„Oft wissen wir gar nicht, in welcher Krise wir gerade sind“ – unter anderem mit dieser These untermauerte der Bielefelder Sozialpsychologe Andreas Zick seinen Vortrag beim Unternehmerfrühstück der Stadt Bad Oeynhausen. Mit dem Überfall der Hamas auf Israel sei zu der bestehende Krisenlage eine weitere Krise hinzugekommen, die die Menschen verunsichere.
Konkret ging es in Zicks Vortrag um die distanzierte Mitte und die Frage, in wie weit sich in der Mitte der Gesellschaft demokratiegefährdende Einstellungen entwickeln. Oft würde solche Einstellungen gerade durch die Krisen, die die Gesellschaft erschüttern, begünstigt. „Gerade der gesellschaftlichen Mitte kommt eine besondere Funktion zu. Sie sorgt für den Ausgleich.“ Aus diesem Grund habe er in einem aktuellen Forschungsprojekt die Anfälligkeit der Mitte für rechtsextreme Thesen untersucht. Unterm Strich stehe die deutliche Erkenntnis, dass die Frage, ob ganz Deutschland rechtsextrem sei, immer noch mit einem klaren Nein zu beantworten sei.
Sorge würden aber gewisse Tendenzen bereiten, zum Beispiel bei der Frage, ob eine Diktatur unter gewissen Umständen nicht die bessere Staatsform sei. Hier gebe es bei der Studie, die bewusst bei Menschen aus der politischen Mitte durchgeführt wurde, eine Zustimmung von 7 Prozent. Immerhin 16 Prozent der Befragten stimmen der These teils/teils zu.
Für die Politik und die Gesellschaft als Ganzes müsse es darum gehen, welcher Krisenmodus die Richtung vorgeben soll. Für das Beispiel Integration würden die beiden Krisenmodi ‚Abschließen gegenüber Zuwanderung‘ oder ‚Öffnung für Zuwanderung und Integration‘ lauten. „Die Zentrale Frage ist: Welchen Krisenmodus biete ich an?“
Hier komme den Unternehmen eine besondere Bedeutung zu. „Sie können viel tun, um eine Unternehmenskultur zu pflegen, in der sich Demokratie erfahren lässt, in dem Sie zum Beispiel Diskriminierung stoppen und das Anderssein zulassen.“ Es müsse darum gehen, würdevolle Räume zu gestalten, in denen sich alle Menschen unabhängig von der Herkunft mit Fairness begegnen. Diese Räume sollten aktiv angeboten werden und nicht erkämpft werden müssen.

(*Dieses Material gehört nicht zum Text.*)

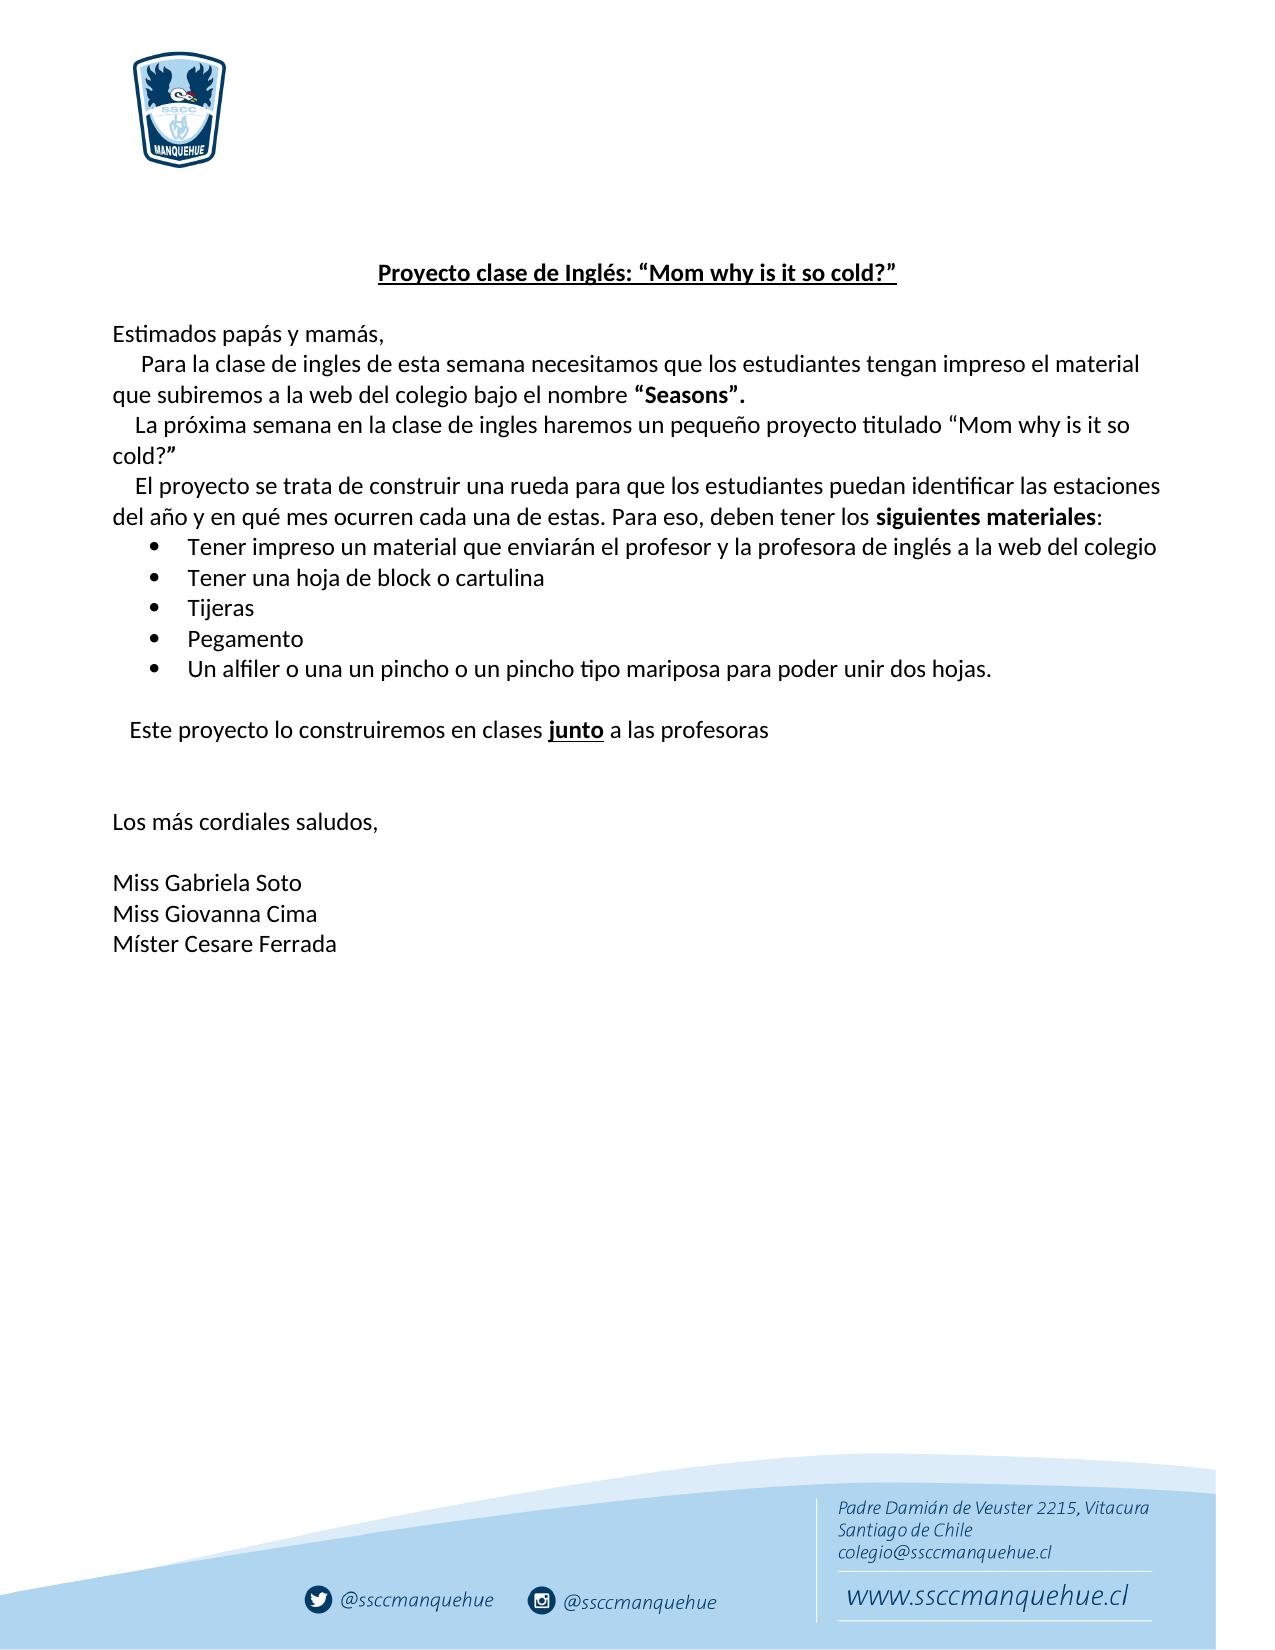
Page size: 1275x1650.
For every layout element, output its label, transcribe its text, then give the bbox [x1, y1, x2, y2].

Im Anschluss an den Vortrag leitete Bürgermeister Lars Bökenkröger die Moderation der Diskussion mit der Frage ein, wie Zick als Sozialpsychologe die von vielen Bürgerinnen und Bürgern anscheinend erwartete Allzuständigkeit von Stadt und Staat bewerte, gerade angesichts der Krisen, die die Menschen verunsichern. „Die Krisen schlagen ganz besonders vor Ort bei den Kommunen auf. Das Thema Flüchtlinge und Integration zeigt das ganz aktuell“, sagte Zick und fügte hinzu: „und auch wenn die Kommunen vor Ort mehr Spielraum brauchen, müssen sie auch deutlich machen, dass sie nicht für alle Probleme eine Lösung haben.“ Eine Allzuständigkeit wie sie von den Menschen angenommen wird, gebe es nicht. „Und es kann auch nicht immer Aufgabe der Kommunen sein, dass zu kommunizieren.“ Hier komme der Gesellschaft als Ganzes eine besondere Rolle zu: „Wir müssen wieder Werte wie Respekt und Umgang pflegen“, sagte der Bielefelder Sozialpsychologe Andreas Zick in seinem Schluss-Statement.
Das Unternehmerfrühstück der Stadt Bad Oeynhausen gibt es bereits seit mehr als 10 Jahren. Etwa zwei Mal im Jahr bringt die Verwaltung Unternehmen untereinander ins Gespräch und steht selber als Ansprechpartner zur Verfügung. Auftakt ist jeweils ein Impulsvortrag wie bei der jüngsten Ausgabe von Professor Andreas Zick. Anfang des Jahres war NRW-Wirtschaftsministerin Mona Neubaur Referentin beim Unternehmerfrühstück. Auch ihr Vorgänger Professor Andreas Pinkwart oder der Konfliktforscher Dr. Christian Mölling waren schon beim Unternehmerfrühstück zu Gast. Zur jüngsten Veranstaltung im Kaiserpalais hatten sich rund 100 Gäste angemeldet.